> _EXERCICE 1_
D'après le texte sur les biopuces, combien de sondes les puces américaines peuvent-elles comporter sur une puce ?
> _EXERCICE 2_
Reprenez le texte sur les biopuces et poursuivez-le après sa dernière phrase.

> _TEXTE EXTRAIT_
▶

Rappelons que trois catégories de biopuces sont actuellement développées ou en développement :
Les puces ADN : les puces américaines, considérées comme les pionnières, sont des produits standards à haute densité pouvant comporter 10 000 sondes et plus sur une puce. A l’inverse, les produits français ont des formats limités à quelques dizaines ou centaines de sondes, caractérisées par un contenu à forte valeur ajoutée. Elles peuvent ainsi être conçues sur mesure pour un coût abordable (support plastique à partir de gènes ciblés par le client).

Les puces à protéines permettent de cribler des mélanges complexes de protéines pour des interactions particulières : ADN-protéine, protéine-protéine, antigène-anticorps, enzyme-substrat. Les puces à protéines sont notamment utilisées pour cribler des molécules d’intérêt thérapeutique, établir un pronostic et faire le suivi thérapeutique de maladies telles que le cancer.

◀

> _DONNÉES À EXAMINER_
▶

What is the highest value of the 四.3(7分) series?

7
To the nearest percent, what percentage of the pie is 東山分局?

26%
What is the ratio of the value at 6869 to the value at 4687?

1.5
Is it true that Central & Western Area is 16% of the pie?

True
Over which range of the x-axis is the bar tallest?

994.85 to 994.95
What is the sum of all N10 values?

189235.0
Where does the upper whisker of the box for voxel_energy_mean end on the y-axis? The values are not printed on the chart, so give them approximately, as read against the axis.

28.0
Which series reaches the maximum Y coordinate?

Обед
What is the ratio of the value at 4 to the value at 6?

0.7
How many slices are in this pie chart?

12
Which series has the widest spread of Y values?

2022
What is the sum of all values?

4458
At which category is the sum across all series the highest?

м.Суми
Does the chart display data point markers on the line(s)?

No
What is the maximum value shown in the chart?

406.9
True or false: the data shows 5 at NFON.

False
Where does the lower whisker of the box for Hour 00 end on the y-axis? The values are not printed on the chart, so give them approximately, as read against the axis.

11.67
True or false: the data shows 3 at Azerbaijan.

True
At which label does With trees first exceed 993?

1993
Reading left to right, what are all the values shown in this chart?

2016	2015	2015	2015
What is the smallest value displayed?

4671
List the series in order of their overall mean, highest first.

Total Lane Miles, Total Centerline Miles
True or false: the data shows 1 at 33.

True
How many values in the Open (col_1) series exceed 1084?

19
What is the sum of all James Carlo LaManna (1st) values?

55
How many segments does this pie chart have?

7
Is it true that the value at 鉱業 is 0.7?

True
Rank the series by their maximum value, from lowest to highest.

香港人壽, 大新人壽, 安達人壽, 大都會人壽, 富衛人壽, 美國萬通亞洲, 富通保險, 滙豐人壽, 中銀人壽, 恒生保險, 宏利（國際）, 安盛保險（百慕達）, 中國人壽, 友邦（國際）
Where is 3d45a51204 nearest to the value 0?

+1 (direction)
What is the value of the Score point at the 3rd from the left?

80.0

◀

> _ZONE DE RÉPONSE 1_
10 000 sondes et plus.

> _ZONE DE RÉPONSE 2_
Les labos-sur-puces représentent de véritables micro-labos intégrant des fonctions de pompage, mélange, séparation, détection… Dans le domaine biomédical, on cherche à analyser des nanolitres, voire des picolitres. Ces dispositifs microfluidiques pompent des solutions au travers des canaux de moins de 100 micromètres de diamètre et contrôlent le flux grâce à des valves nanométriques et des champs électriques intenses. L’objectif est de réaliser des " laboratoires sur puce " capables d’effectuer plusieurs tests chimiques dans différentes chambres de réaction, à partir d’une quantité très faible d’échantillon. Il faut donc maîtriser aussi bien les technologies de la microélectronique pour la réalisation des canaux que celles de la microfluidique pour la circulation de fluide dans les micro et nanocanaux.

Les financements

On assiste depuis plusieurs années à une forte augmentation des financements gouvernementaux accordés aux nanotechnologies, notamment aux Etats-Unis, au Japon et en Europe, pour un total de plus de 2 milliards de dollars dans le monde, en 2002.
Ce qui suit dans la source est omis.